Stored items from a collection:

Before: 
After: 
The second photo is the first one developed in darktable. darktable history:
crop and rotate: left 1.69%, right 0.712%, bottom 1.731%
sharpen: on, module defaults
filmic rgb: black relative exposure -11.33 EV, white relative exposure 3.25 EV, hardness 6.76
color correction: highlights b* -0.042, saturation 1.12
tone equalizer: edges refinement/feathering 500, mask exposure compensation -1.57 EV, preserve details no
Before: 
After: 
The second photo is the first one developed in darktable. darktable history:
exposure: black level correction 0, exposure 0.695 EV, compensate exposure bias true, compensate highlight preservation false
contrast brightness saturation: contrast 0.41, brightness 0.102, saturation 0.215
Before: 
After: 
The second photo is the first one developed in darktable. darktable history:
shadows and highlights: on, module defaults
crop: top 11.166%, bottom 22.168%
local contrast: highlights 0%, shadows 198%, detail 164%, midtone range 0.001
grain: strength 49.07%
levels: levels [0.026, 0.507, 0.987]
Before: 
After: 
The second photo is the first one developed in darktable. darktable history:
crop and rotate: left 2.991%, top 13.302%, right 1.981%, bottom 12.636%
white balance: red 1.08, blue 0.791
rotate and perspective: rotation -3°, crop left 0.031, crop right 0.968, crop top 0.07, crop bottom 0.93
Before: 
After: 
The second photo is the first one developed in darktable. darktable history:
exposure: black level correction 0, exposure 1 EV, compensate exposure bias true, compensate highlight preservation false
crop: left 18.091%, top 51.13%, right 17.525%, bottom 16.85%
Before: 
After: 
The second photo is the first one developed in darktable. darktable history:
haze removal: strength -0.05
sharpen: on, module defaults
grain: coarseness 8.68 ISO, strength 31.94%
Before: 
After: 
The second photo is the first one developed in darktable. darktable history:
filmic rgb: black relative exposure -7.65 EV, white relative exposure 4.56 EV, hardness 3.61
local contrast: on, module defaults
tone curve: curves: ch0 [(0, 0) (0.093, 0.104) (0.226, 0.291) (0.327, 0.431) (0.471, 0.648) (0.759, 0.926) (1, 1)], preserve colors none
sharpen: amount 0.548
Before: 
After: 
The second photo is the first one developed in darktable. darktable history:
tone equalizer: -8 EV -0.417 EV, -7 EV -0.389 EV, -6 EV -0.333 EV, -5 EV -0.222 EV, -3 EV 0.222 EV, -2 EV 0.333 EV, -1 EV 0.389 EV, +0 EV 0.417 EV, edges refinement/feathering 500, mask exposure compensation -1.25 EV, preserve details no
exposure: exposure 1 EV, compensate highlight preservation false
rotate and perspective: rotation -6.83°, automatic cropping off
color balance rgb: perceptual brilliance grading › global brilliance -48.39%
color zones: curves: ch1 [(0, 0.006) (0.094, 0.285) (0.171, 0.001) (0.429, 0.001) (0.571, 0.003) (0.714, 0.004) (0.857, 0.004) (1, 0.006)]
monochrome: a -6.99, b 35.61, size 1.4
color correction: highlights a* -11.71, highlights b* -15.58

- To do -
Rewrite every entry above, changing "darktable history" to "processing history" wherever it occurs and leaving all other text unchanged.

- Answer -
Before: 
After: 
The second photo is the first one developed in darktable. processing history:
crop and rotate: left 1.69%, right 0.712%, bottom 1.731%
sharpen: on, module defaults
filmic rgb: black relative exposure -11.33 EV, white relative exposure 3.25 EV, hardness 6.76
color correction: highlights b* -0.042, saturation 1.12
tone equalizer: edges refinement/feathering 500, mask exposure compensation -1.57 EV, preserve details no
Before: 
After: 
The second photo is the first one developed in darktable. processing history:
exposure: black level correction 0, exposure 0.695 EV, compensate exposure bias true, compensate highlight preservation false
contrast brightness saturation: contrast 0.41, brightness 0.102, saturation 0.215
Before: 
After: 
The second photo is the first one developed in darktable. processing history:
shadows and highlights: on, module defaults
crop: top 11.166%, bottom 22.168%
local contrast: highlights 0%, shadows 198%, detail 164%, midtone range 0.001
grain: strength 49.07%
levels: levels [0.026, 0.507, 0.987]
Before: 
After: 
The second photo is the first one developed in darktable. processing history:
crop and rotate: left 2.991%, top 13.302%, right 1.981%, bottom 12.636%
white balance: red 1.08, blue 0.791
rotate and perspective: rotation -3°, crop left 0.031, crop right 0.968, crop top 0.07, crop bottom 0.93
Before: 
After: 
The second photo is the first one developed in darktable. processing history:
exposure: black level correction 0, exposure 1 EV, compensate exposure bias true, compensate highlight preservation false
crop: left 18.091%, top 51.13%, right 17.525%, bottom 16.85%
Before: 
After: 
The second photo is the first one developed in darktable. processing history:
haze removal: strength -0.05
sharpen: on, module defaults
grain: coarseness 8.68 ISO, strength 31.94%
Before: 
After: 
The second photo is the first one developed in darktable. processing history:
filmic rgb: black relative exposure -7.65 EV, white relative exposure 4.56 EV, hardness 3.61
local contrast: on, module defaults
tone curve: curves: ch0 [(0, 0) (0.093, 0.104) (0.226, 0.291) (0.327, 0.431) (0.471, 0.648) (0.759, 0.926) (1, 1)], preserve colors none
sharpen: amount 0.548
Before: 
After: 
The second photo is the first one developed in darktable. processing history:
tone equalizer: -8 EV -0.417 EV, -7 EV -0.389 EV, -6 EV -0.333 EV, -5 EV -0.222 EV, -3 EV 0.222 EV, -2 EV 0.333 EV, -1 EV 0.389 EV, +0 EV 0.417 EV, edges refinement/feathering 500, mask exposure compensation -1.25 EV, preserve details no
exposure: exposure 1 EV, compensate highlight preservation false
rotate and perspective: rotation -6.83°, automatic cropping off
color balance rgb: perceptual brilliance grading › global brilliance -48.39%
color zones: curves: ch1 [(0, 0.006) (0.094, 0.285) (0.171, 0.001) (0.429, 0.001) (0.571, 0.003) (0.714, 0.004) (0.857, 0.004) (1, 0.006)]
monochrome: a -6.99, b 35.61, size 1.4
color correction: highlights a* -11.71, highlights b* -15.58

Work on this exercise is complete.